UBS AG may cut as many as 8,000 jobs as it grapples with the biggest credit writedowns of any European bank and a 12 billion Swiss franc (US$11.4 billion) first-quarter loss.
Switzerland’s biggest bank, which had a SF3 billion profit a year earlier, is set to spell out plans for layoffs when it reports detailed results today.
The company will probably say it’s eliminating between 2,500 and 3,000 jobs in its investment bank, more than 10 percent of the division, two people familiar with the matter said on Friday.
“UBS is scaling down investment banking,” including reducing trading bets and giving up off-balance sheet units, said Frankfurt-based Landsbanki Kepler analyst Dirk Becker, who advises clients to “reduce” holdings of UBS.
It is “realistic” to estimate that the company will fire one-tenth of its 83,000 employees overall, he said.
Writedowns at the Zurich-based bank after the US subprime mortgage meltdown have swelled to US$38 billion over the past three quarters, a result of building a debt securities business at the peak of the market. Chairman Marcel Ospel, who replaced half of the executive board since losses began last year, stepped down last month. UBS already cut 1,500 jobs late last year.
UBS rose SF0.20, or 0.5 percent, to SF37 francs by 9:01am in Swiss trading. It has lost 50 percent in the past 12 months, making it the fifth-worst performer in the Bloomberg Europe Banks and Financial Services Index of 59 stocks.
The Swiss bank got shareholder approval last month to raise SF15 billion in a rights offer after receiving SF13 billion from investors in Singapore and the Middle East in March.
“They’ve got to do something to win back the trust of shareholders,” said Peter Thorne, an analyst at Helvea in London who has an “accumulate” recommendation on the shares.
“I wouldn’t be surprised if it’s more” than 8,000 layoffs, he said.
New York-based spokesman Doug Morris declined to comment.
The world’s biggest financial companies have announced more than US$319 billion of writedowns and loan losses, with UBS in second place behind New York-based Citigroup Inc, which has written down US$41 billion.
Banks and securities firms have cut about 48,000 jobs in the past 10 months, including 15,200 positions at Citigroup and 5,220 at Merrill Lynch & Co.

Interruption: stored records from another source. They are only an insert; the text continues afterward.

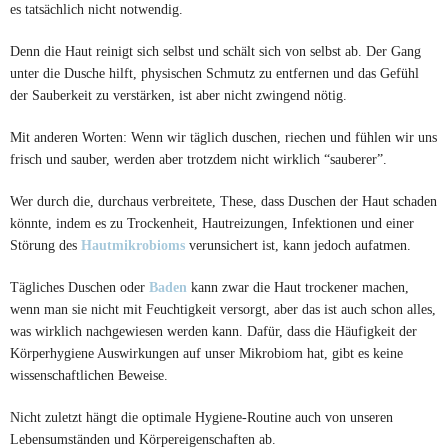
es tatsächlich nicht notwendig.
Denn die Haut reinigt sich selbst und schält sich von selbst ab. Der Gang
unter die Dusche hilft, physischen Schmutz zu entfernen und das Gefühl
der Sauberkeit zu verstärken, ist aber nicht zwingend nötig.
Mit anderen Worten: Wenn wir täglich duschen, riechen und fühlen wir uns
frisch und sauber, werden aber trotzdem nicht wirklich “sauberer”.
Wer durch die, durchaus verbreitete, These, dass Duschen der Haut schaden
könnte, indem es zu Trockenheit, Hautreizungen, Infektionen und einer
Störung des
Hautmikrobioms
verunsichert ist, kann jedoch aufatmen.
Tägliches Duschen oder
Baden
kann zwar die Haut trockener machen,
wenn man sie nicht mit Feuchtigkeit versorgt, aber das ist auch schon alles,
was wirklich nachgewiesen werden kann. Dafür, dass die Häufigkeit der
Körperhygiene Auswirkungen auf unser Mikrobiom hat, gibt es keine
wissenschaftlichen Beweise.
Nicht zuletzt hängt die optimale Hygiene-Routine auch von unseren
Lebensumständen und Körpereigenschaften ab.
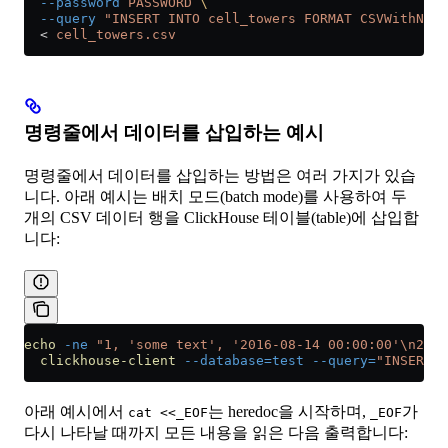
  --password
 PASSWORD
 \
  --query
 "INSERT INTO cell_towers FORMAT CSVWithName
  <
 cell_towers.csv
명령줄에서 데이터를 삽입하는 예시
명령줄에서 데이터를 삽입하는 방법은 여러 가지가 있습
니다. 아래 예시는 배치 모드(batch mode)를 사용하여 두
개의 CSV 데이터 행을 ClickHouse 테이블(table)에 삽입합
니다:
echo
 -ne
 "1, 'some text', '2016-08-14 00:00:00'\n2, '
  clickhouse-client
 --database=test
 --query=
"INSERT I
아래 예시에서
는 heredoc을 시작하며,
가
cat <<_EOF
_EOF
다시 나타날 때까지 모든 내용을 읽은 다음 출력합니다:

Credit Suisse Group, Switzerland’s second-biggest bank, and Deutsche Bank AG, Germany’s biggest, reported quarterly losses for the first time in five years for the three months ended in March. Credit Suisse had a SF2.15 billion loss after SF5.3 billion in writedowns, while Deutsche Bank lost 131 million euros (US$204 million) after a 2.7 billion euro markdown.
UBS chief executive officer Marcel Rohner, 43, and newly elected chairman Peter Kurer, 58, told shareholders at the annual meeting last month that they plan to slim down the securities unit while focusing on maintaining the “core” wealth management franchise after Swiss clients pulled money in the first quarter.
Investment bank head Jerker Johansson, 51, a former Morgan Stanley banker who started in mid-March, inherited a division that contributed about 40 percent of UBS’ profit in 2006 before the credit-market freeze.
“UBS was among the last to participate in debt and they’ve had to pay a rather high price,” said Jan Leroy, a Brussels-based fund manager at Petercam Asset Management with more than US$29 billion in holdings.
“They should now focus on preventing collateral damage to their asset management and private banking business,” he said.
Investors, including Luqman Arnold, a former UBS president whose London-based investment group holds more than 1.1 percent of the bank’s shares, are demanding a split of the investment bank from other units.
While UBS has maintained a commitment to its so-called integrated bank model, Kurer told shareholders that he will examine its risks and rewards.